> I personally support the petition. I think the out of scope reasoning is 
> flawed. By enforcing minimum assignment sizes, ARIN has long acted as a 
> gatekeeper to the routing system, controlling who can and can not 
> participate. For better or worse, that puts the proposal in scope.

Speaking only for myself and not as a representative of the ARIN AC…

I believe this is a distortion of the realities of the situation and of the 
history.

ARIN actually led the charge to lengthen the maximum IPv6 prefix accepted by 
ISPs (from /32 all the way to /48).

ARIN prefix size limits have almost always been equal to or longer than those 
accepted by a majority of providers on the internet and in almost all cases 
where those limits changed, ARIN changed first, with providers changing as a 
result of the pressure that created.

As to how those were decided within the ARIN process, please note that it was 
community consensus that drove those changes (and resisted them in the earlier 
days). Nonetheless, the reason for having those limits had to do with how ARIN 
was managing the resources on behalf of the community. Any impact or lack 
thereof on the routing table was a secondary effect. The policy was in scope 
because it affected how ARIN managed the registry.

The current proposal doesn’t actually affect any action ARIN takes in managing 
the registry. It attempts to expand the scope of ARIN’s mission to include some 
vague form of policing routing. It doesn’t provide any real information about 
how this new mission should be accomplished, nor does it take into account the 
fact that since ARIN controls only a small handful of routers, it has little to 
no ability to make any decisive or useful action in this regard. It seems to 
assume that those hijacking resources are ARIN members (or at least ARIN 
resource holders who signed an RSA subjecting them to ARIN policy).
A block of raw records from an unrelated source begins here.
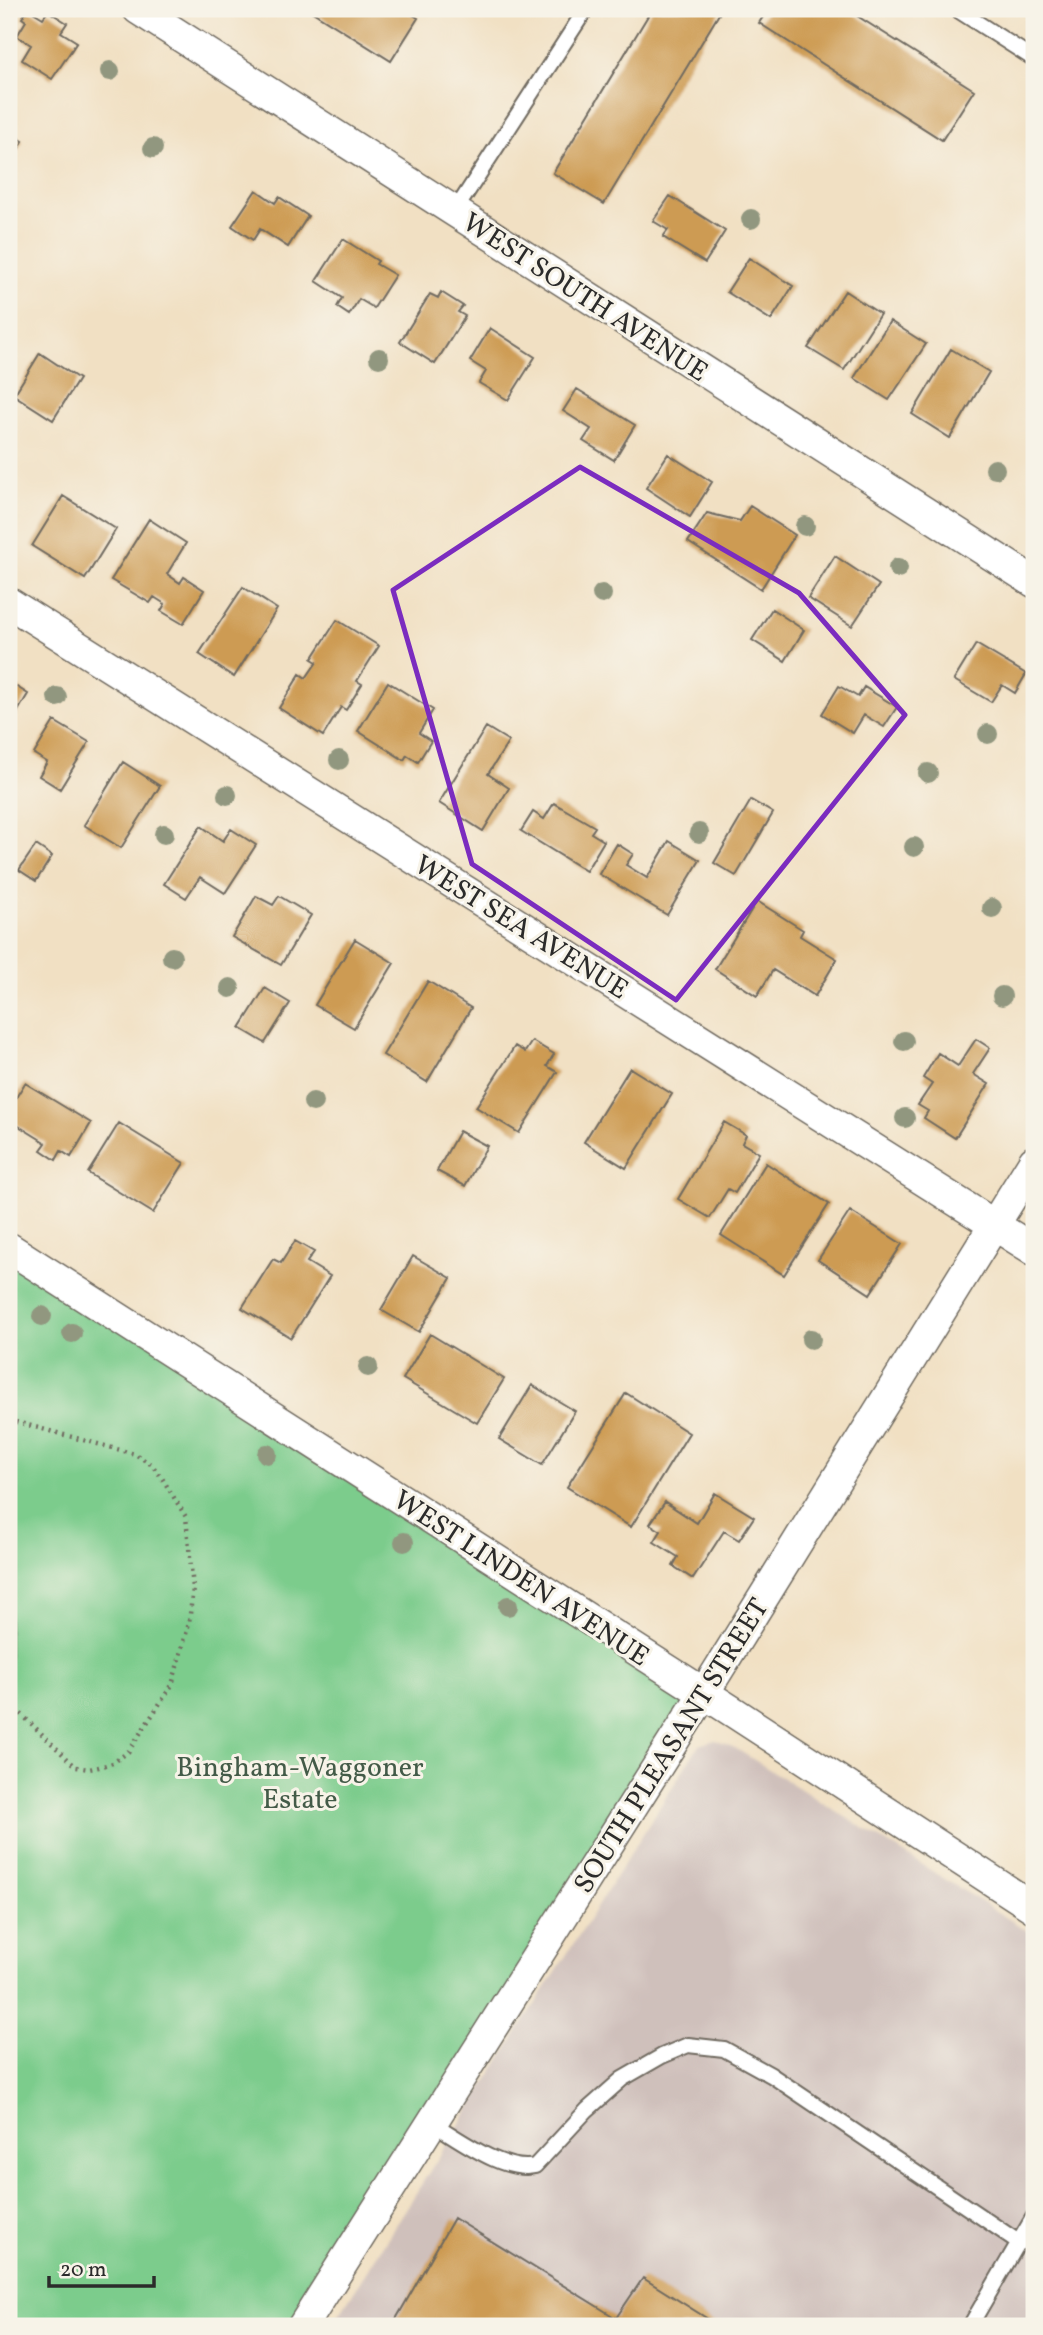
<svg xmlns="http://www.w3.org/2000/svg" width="1043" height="2335" font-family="Vollkorn,serif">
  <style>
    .industrial { fill: #cfc0bb }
    .green { fill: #7ccc8c; stroke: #547c5c; stroke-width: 2 }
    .building { fill: #cd9b52 }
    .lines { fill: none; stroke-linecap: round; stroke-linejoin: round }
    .lane-casing { stroke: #706a60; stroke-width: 18 }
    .street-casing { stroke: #706a60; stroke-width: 33 }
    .path { stroke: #706a60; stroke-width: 4.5; stroke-dasharray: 2 5; stroke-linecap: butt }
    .lane { stroke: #fff; stroke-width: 14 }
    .street { stroke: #fff; stroke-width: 30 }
    .tree { fill: #91977f }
    .marked { fill: none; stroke: #7b2cbf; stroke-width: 5; stroke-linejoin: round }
    .labels { text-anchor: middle; stroke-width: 6; stroke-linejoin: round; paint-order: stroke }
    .street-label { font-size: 28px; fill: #2b2b2b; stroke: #f7f3e8 }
    .park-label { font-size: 28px; fill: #435b48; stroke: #f7f3e8 }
  </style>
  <rect width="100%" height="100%" fill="#f7f3e8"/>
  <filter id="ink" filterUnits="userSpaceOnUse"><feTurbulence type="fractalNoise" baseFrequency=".0143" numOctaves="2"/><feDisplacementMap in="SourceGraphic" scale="14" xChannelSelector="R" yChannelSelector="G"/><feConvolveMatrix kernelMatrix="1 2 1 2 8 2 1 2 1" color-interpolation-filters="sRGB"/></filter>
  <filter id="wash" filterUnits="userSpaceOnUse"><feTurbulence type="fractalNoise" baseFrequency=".00686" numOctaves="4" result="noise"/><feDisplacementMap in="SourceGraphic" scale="28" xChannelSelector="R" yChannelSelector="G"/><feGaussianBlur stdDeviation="1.57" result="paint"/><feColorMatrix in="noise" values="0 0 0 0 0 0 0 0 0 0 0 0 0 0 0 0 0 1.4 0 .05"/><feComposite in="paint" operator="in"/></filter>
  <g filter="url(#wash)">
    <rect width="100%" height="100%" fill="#f1e0c3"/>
    <path class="industrial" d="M715,1740L735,1748L1034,1935V2326H332L699,1745Z"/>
    <path class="green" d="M9,1248L704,1693L302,2326H9Z"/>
    <g id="blocks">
      <path class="building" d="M28,9L43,18L48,11L67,23L61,32L77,42L52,79L22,60L31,45L17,36L26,21L22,18Z
        M308,9H403L418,18L391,61Z
        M652,9H722L604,204L553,173Z
        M768,9H846L974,90L942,140L759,23Z
        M9,132L23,141L9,164Z
        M256,190L275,203L279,197L308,216L288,247L260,229L253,240L232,226Z
        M670,196L725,231L705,263L663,237L668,230L653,221Z
        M343,239L378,261L376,264L395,275L374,308L359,299L349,315L337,307L342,298L316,281Z
        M749,258L793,286L771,320L727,292Z
        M845,291L880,314L844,370L808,348Z
        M441,292L463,306L458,312L465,316L435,364L400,342L430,294L438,298Z
        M890,321L926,344L889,400L854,378Z
        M490,328L535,357L508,400L479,383L486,371L470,361Z
        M951,349L989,372L950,438L912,414Z
        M40,353L79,379L53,420L14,395Z
        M577,389L635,425L614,460L583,441L591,429L563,411Z
        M668,454L712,482L690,517L646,488Z
        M63,496L116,529L85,579L32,546Z
        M750,506L795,535L761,589L688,542L707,513L740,521Z
        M149,519L186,543L167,574L180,583L184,577L204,590L183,624L161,611L165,604L154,597L150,603L111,580Z
        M835,556L879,585L852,626L808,598Z
        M243,587L277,609L234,677L199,654Z
        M772,609L804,630L785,661L752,640Z
        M337,620L379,646L357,681L362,684L346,710L341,707L323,736L279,708L300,674L306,678L317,662L312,659Z
        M976,644L1026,674L1015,693L1002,685L991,702L954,680Z
        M9,682L28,694L9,726Z
        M388,682L433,710L419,733L431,741L418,762L407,755L404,760L358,731Z
        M839,686L858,697L864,687L897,707L884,727L864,715L853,733L822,714Z
        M54,721L89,742L60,789L39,776L47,762L34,754Z
        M486,727L509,741L488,774L509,788L483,831L439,803Z
        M123,762L160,786L121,848L84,825Z
        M751,800L773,813L736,876L714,863Z
        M554,803L595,827L591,833L604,841L586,871L521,831L533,812L544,819Z
        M201,826L223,841L231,829L256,845L225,893L200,877L186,898L164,884Z
        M669,841L700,860L667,915L599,874L617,844L633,854L626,865L647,878Z
        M36,845L52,856L36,881L19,870Z
        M256,896L273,905L279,896L311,915L281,965L232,937Z
        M757,901L803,930L800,936L837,959L815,996L773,970L757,996L715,969Z
        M355,939L394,963L354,1028L315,1005Z
        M428,981L471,1008L427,1082L383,1055Z
        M265,988L290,1003L265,1043L240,1028Z
        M976,1039L990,1048L973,1074L989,1084L955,1138L924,1118L928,1111L918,1105L932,1084L923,1078L938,1053L958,1066Z
        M532,1041L554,1054L547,1066L557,1072L519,1133L476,1107L515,1046L525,1052Z
        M630,1068L672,1094L626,1168L584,1142Z
        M25,1083L91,1123L71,1157L61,1151L56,1160L41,1150L46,1143L9,1120V1109Z
        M724,1122L746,1135L742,1143L759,1153L735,1193L728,1189L710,1218L678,1199Z
        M119,1123L184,1163L153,1213L88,1173Z
        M459,1131L487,1146L465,1186L437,1171Z
        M766,1163L829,1204L784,1275L721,1235Z
        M850,1211L902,1244L870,1294L818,1260Z
        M295,1241L314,1252L307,1262L330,1276L291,1338L242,1308L273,1259L281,1263Z
        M413,1256L451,1278L419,1332L381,1310Z
        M430,1334L504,1379L477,1423L403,1379Z
        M532,1385L575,1411L542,1465L499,1439Z
        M626,1393L689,1433L631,1527L567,1487Z
        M715,1493L754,1517L739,1540L724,1531L693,1579L673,1566L678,1557L654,1542L661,1531L650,1524L665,1502L697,1523Z
        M454,2218L616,2318L643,2278L719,2326H392Z"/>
    </g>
  </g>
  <g filter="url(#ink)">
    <use href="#blocks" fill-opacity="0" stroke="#706a60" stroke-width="2"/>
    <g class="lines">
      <g class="lane-casing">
        <path id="lane" d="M956,9L1034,59
          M455,211L586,9
          M432,2123C460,2139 503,2173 535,2166L587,2110L622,2079L662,2056L688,2045L724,2049L771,2075L1020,2243
          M970,2326L1034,2216"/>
      </g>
      <g class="street-casing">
        <path id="street" d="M138,9L1034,582
          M9,603L1034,1250
          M9,1248L735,1713L1034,1908
          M303,2326L704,1693L1034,1161"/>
      </g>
      <path class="path" d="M9,1420L135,1454L152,1465L162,1478L186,1517L193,1588L189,1623L172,1685L128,1752L113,1763L99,1767L89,1769L76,1767L15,1708L9,1679"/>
      <use href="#lane" class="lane"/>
      <use href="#street" class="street"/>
    </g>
    <g class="tree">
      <circle cx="110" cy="71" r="10"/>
      <circle cx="153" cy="148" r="10"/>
      <circle cx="751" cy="219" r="10"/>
      <circle cx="379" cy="358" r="10"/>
      <circle cx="995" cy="469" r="10"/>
      <circle cx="805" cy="526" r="10"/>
      <circle cx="898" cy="568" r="10"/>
      <circle cx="602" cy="594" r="10"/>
      <circle cx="57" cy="697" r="10"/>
      <circle cx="988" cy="734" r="10"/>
      <circle cx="339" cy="760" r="10"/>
      <circle cx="928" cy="773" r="10"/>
      <circle cx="227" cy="795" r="10"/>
      <circle cx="699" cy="833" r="10"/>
      <circle cx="164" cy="834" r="10"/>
      <circle cx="914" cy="847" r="10"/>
      <circle cx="992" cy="908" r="10"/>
      <circle cx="172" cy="957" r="10"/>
      <circle cx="230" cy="988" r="10"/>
      <circle cx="1002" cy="996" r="10"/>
      <circle cx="904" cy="1041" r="10"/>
      <circle cx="313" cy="1102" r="10"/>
      <circle cx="905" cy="1118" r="10"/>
      <circle cx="42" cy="1316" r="10"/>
      <circle cx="72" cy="1333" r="10"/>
      <circle cx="811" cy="1339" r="10"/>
      <circle cx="368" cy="1367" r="10"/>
      <circle cx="267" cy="1454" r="10"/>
      <circle cx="404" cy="1542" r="10"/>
      <circle cx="508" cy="1606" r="10"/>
    </g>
  </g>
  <path class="marked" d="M580,467L799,593L905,715L676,1000L472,864L393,590Z"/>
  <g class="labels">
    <g class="street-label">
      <text transform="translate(586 296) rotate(33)" y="10">WEST SOUTH AVENUE</text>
      <text transform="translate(522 926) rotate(32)" y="10">WEST SEA AVENUE</text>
      <text transform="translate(522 1577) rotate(33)" y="10">WEST LINDEN AVENUE</text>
      <text transform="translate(670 1745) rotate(-58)" y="10">SOUTH PLEASANT STREET</text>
    </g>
    <g class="park-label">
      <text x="300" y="1776">Bingham-Waggoner<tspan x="300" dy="32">Estate</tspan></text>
    </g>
  </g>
  <rect width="1043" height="2335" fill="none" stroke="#f7f3e8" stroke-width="35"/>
  <path d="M49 2276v10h105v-10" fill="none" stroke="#2b2b2b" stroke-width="3.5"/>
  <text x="60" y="2276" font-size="21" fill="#2b2b2b" stroke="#f7f3e8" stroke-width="5" paint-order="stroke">20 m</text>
</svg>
It is utterly untested waters as to whether ARIN has any ability to take any 
action against a party that hasn’t got a contract with ARIN for violating the 
rights of a party that does have a contract with ARIN. To be useful, this 
policy would, IMHO, need to somehow empower ARIN to do that. I am not a lawyer, 
but I doubt such empowerment can come from anything short of regulation, thus 
certainly out of scope of ARIN policy.

I agree with Bill that such empowerment would not be a good thing anyway, so 
it’s not like I want to see that regulation come about, but until it does, I 
don’t see an in-scope effect from this proposal.